This spring, the film series Films Worth Talking About, Even If Difficult expands its programming into a broader interpretive territory. “Difficult films” are not limited to films that are emotionally challenging or politically provocative; they can also refer to films that are visually experimental, sonically demanding, historically complex, or with multi-threaded or temporally shifting narratives. Ultimately, the series is a cinematic pretext for hanging out, eating, and talking—a communal exercise where we discuss, discover, and sometimes disagree, which is all part of the experience.

About the first screening this semester:
Silence, directed in 2016 by Martin Scorsese, is a historical drama about belief, doubt, and perseverance. It follows two 17th-century Portuguese Jesuit priests who travel to Japan to find their mentor, rumored to have committed apostasy. Amidst brutal persecution of Christians, they face tests of faith and experience immense physical and psychological suffering. Silence deftly explores themes of cultural conflict, the nature of internal faith versus public depictions, power, colonial expansion, and the Tokugawa Shogunate’s perspective on foreign subversion. With a deliberate pace, Silence is an extended and nuanced meditation on a complex question rather than a swift, superficial filmic answer.

Panelists:
Father George Drance, S.J., Artist-in-Residence, Theatre Program; Father Michael Zampelli, S.J., Associate Professor, Theatre Program; and Professor James McCartin, Associate Professor, Department of Theology and Dean Fellow. Moderated by Stephan Apicella-Hitchcock, Head of Visual Arts.

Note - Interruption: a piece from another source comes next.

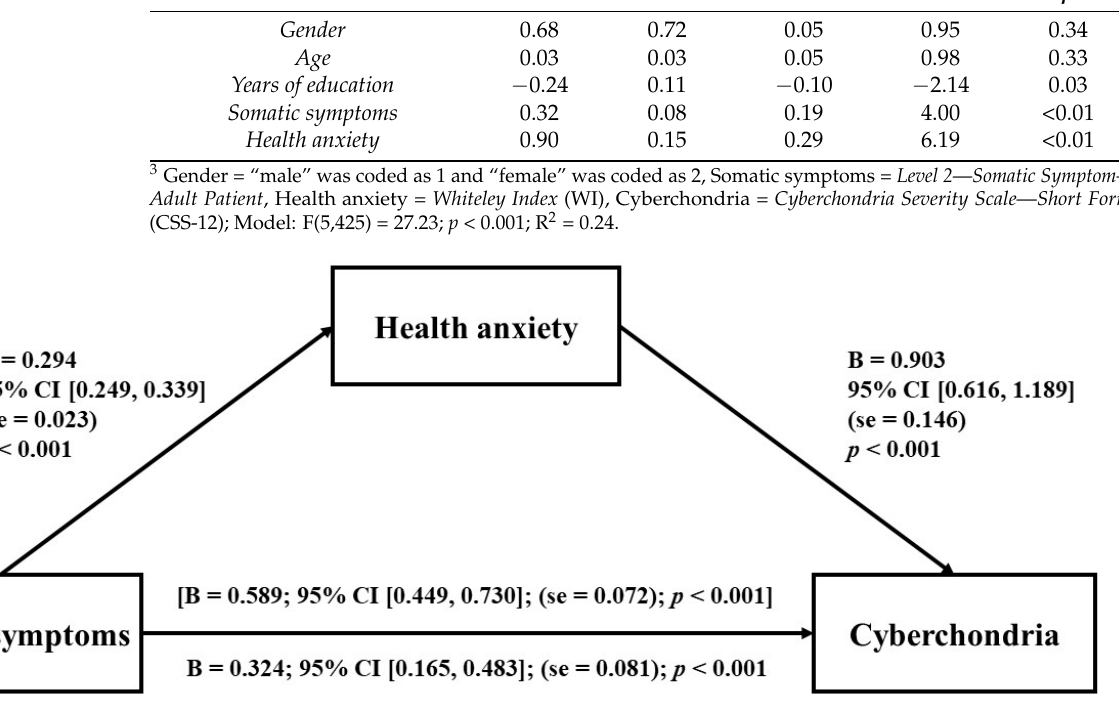
Table 3. Regression model predicting the severity of cyberchondria 3 .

Open to all, with pizza and a raffle prize.

The Office of the Arts and Sciences Dean invites you to step outside your regular streaming queue, experience something different, and join a community of curious film lovers throughout the year. Please bring your friends, an open mind, and have a question ready. Additionally, to sweeten the deal, we offer raffle items connected to the film. By participating, you could walk away with a special prize AND a different perspective.

Previously:
Dahomey, directed in 2024 by Mati Diop.
Panelists: Associate Professor of African and African American Studies/Comparative Literature/Women, Gender, and Sexuality Studies Laurie Lambert and Associate Professor of Art History Maria Ruvoldt, moderated by Stephan Apicella-Hitchcock, Clinical Professor, Head of the Visual Arts Program, Dean Fellow.

The Exorcist, directed in 1973 by William Friedkin, based on the 1971 novel by William Peter Blatty.
Sponsored by The Office of the Arts & Sciences Dean and the Visual Arts Program.
Panelists: Dr. Rachel Annunziato, Professor of Psychology, Vice Dean for Arts & Sciences; Father David Marcotte, S.J., Associate Professor of Psychology, and moderator Stephan Apicella-Hitchcock, Clinical Professor, Head of the Visual Arts Program, Dean Fellow.

Akira, directed in 1988 by Katsuhiro Otomo, based on his 1982 manga Akira.
Sponsored by the FitzSimons Civics and Civility Initiative in collaboration with the Office of the Arts & Sciences Dean and the Visual Arts Program.
Panelists: Nushelle de Silva, Assistant Professor of Art History; Terrence Mosley, Adjunct Professor, Theatre Program; Anthony A. Berry, FitzSimons Fellow; and moderator Stephan Apicella-Hitchcock, Clinical Professor, Head of the Visual Arts Program, Dean Fellow.